Music Reviews
Mary Ann Meets the Gravediggers

Regina Spektor Mary Ann Meets the Gravediggers

(Transgressive) Rating - 9/10

Once upon a time, there was a girl called Regina. She was very beautiful with tight curls of auburn hair and shining bright eyes. Everyone adored her and not just people, the spirits and faeries of Russia, her homeland, loved Regina as well and blessed her with an ability to play the piano and all manner of other musical instruments. In fact, Regina could even make a stick and chair into a musical instrument.

Regina moved from Russia to New York where she was taught to play the classical piano, and play it very well she did. She would work very hard until she could play even the most difficult part. But she also wrote poetry, and strange poetry it was. Her poetry was at once both bright and dark and both funny and sad, and was peopled with sailors and gravediggers and cursers and the cursed.

One day, a friend suggested Regina should put her poetry to piano music.
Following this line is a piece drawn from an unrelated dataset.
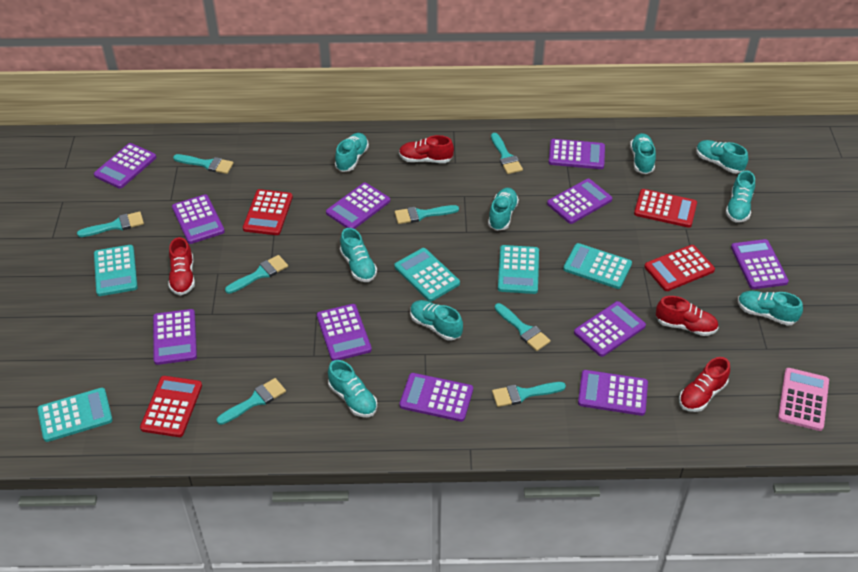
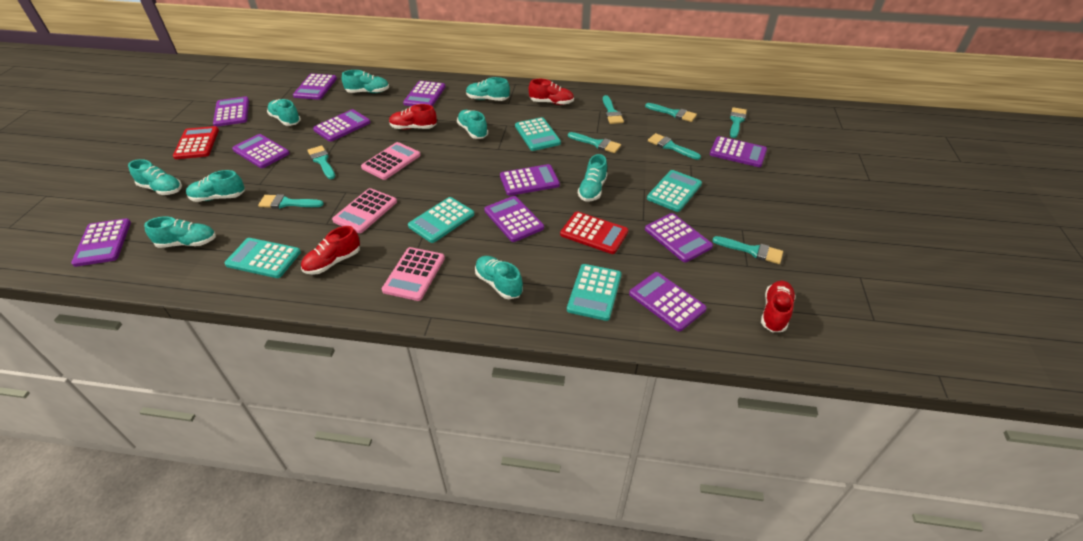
pink calculator: 1 -> 3
red calculator: 4 -> 2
At first Regina didn't think this was possible, "I can't put my poetry to music, music is written by other people for concertos and recitals". But then she tried it. "I can put my poetry to music", she realised. And so Regina became a songwriter. She worked hard and travelled around New York and the area playing the piano and singing songs about lovers and unhappy mothers, and sons who loved their mothers too much, and songs about women who would rather ride a limousine than pay for lifesaving chemo, and naturally she wrote songs about gravediggers.
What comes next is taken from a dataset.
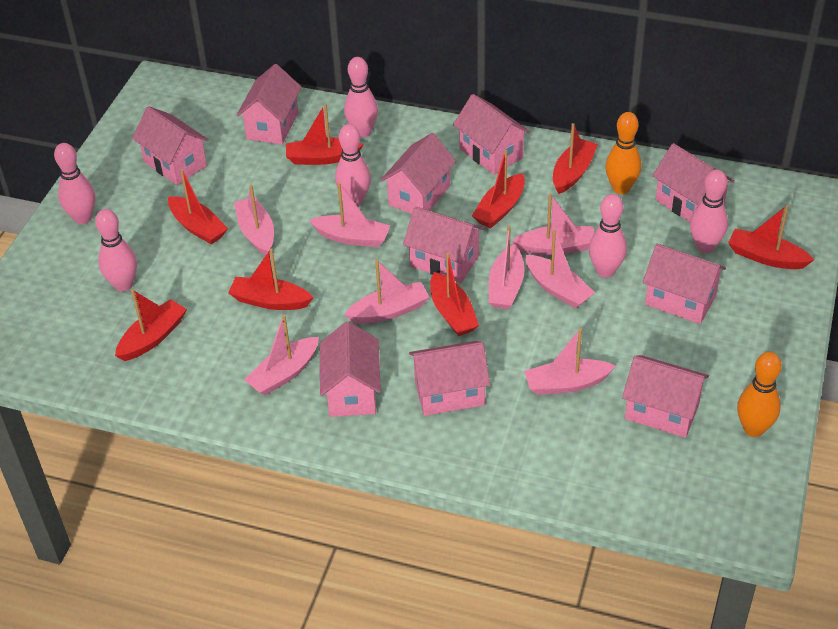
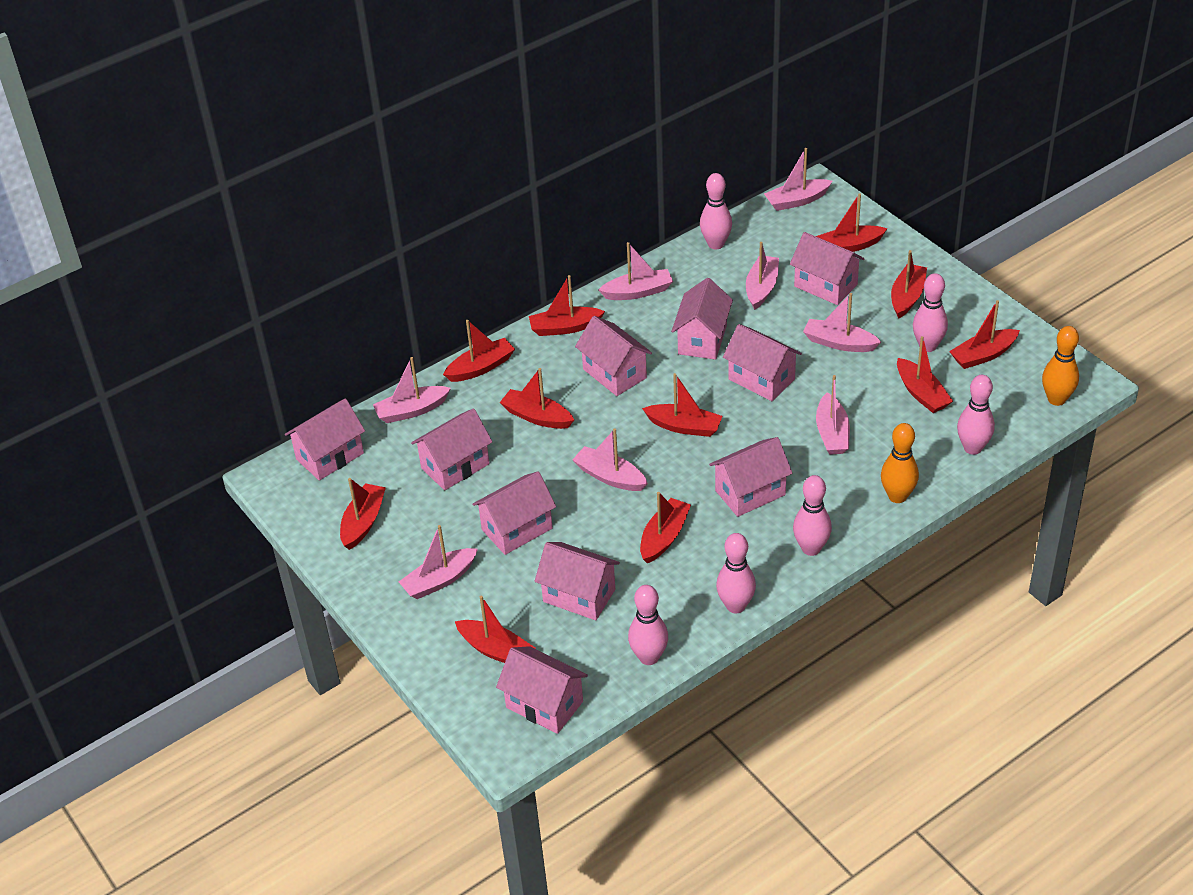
red boat: 8 -> 11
After a while, she made a record, which she sold at her shows in New York and thereabouts. And people liked her record. So she made another one, and then another. And when she had made the third record, people realised that she was so good, people all around the world would want to hear her record. And so, Soviet Kitsch was given to the people of Britain in 2004. And Regina came to Britain and played to the people there, and like the people in New York and the spirits and the faeries who blessed her as a babe, the people of Britain loved her. They loved her old songs too, but couldn't get them (except streamed on the internet).

Regina had made friends with two young men at a record label in the British village of London who said, "Regina, why not make a compilation of your first three albums for the people of Britain, they will love that?" And so, the girl with tight curls from Russia released a selection of songs, some of which were written when she was young and some after she had grown up a bit. They told old stories and new stories, and some were childish and naïve, and some with Dr Seuss like efficiency could sum up a character using only about twenty different words. The best songs were as good as anything people had heard for a very long time and the worst songs were all part of Regina, and that, as we know by now boys and girls, is one of the most loveable things in the world.

Not everyone liked Regina; some people were too cynical, or too old in the head, or too into men with beards and loosely strung guitars to appreciate her knowingly innocent charms. But that was their loss, because Regina and the people who liked her lived happily ever after. And everyone else decided that they quite liked Dido really and bought a coffee table.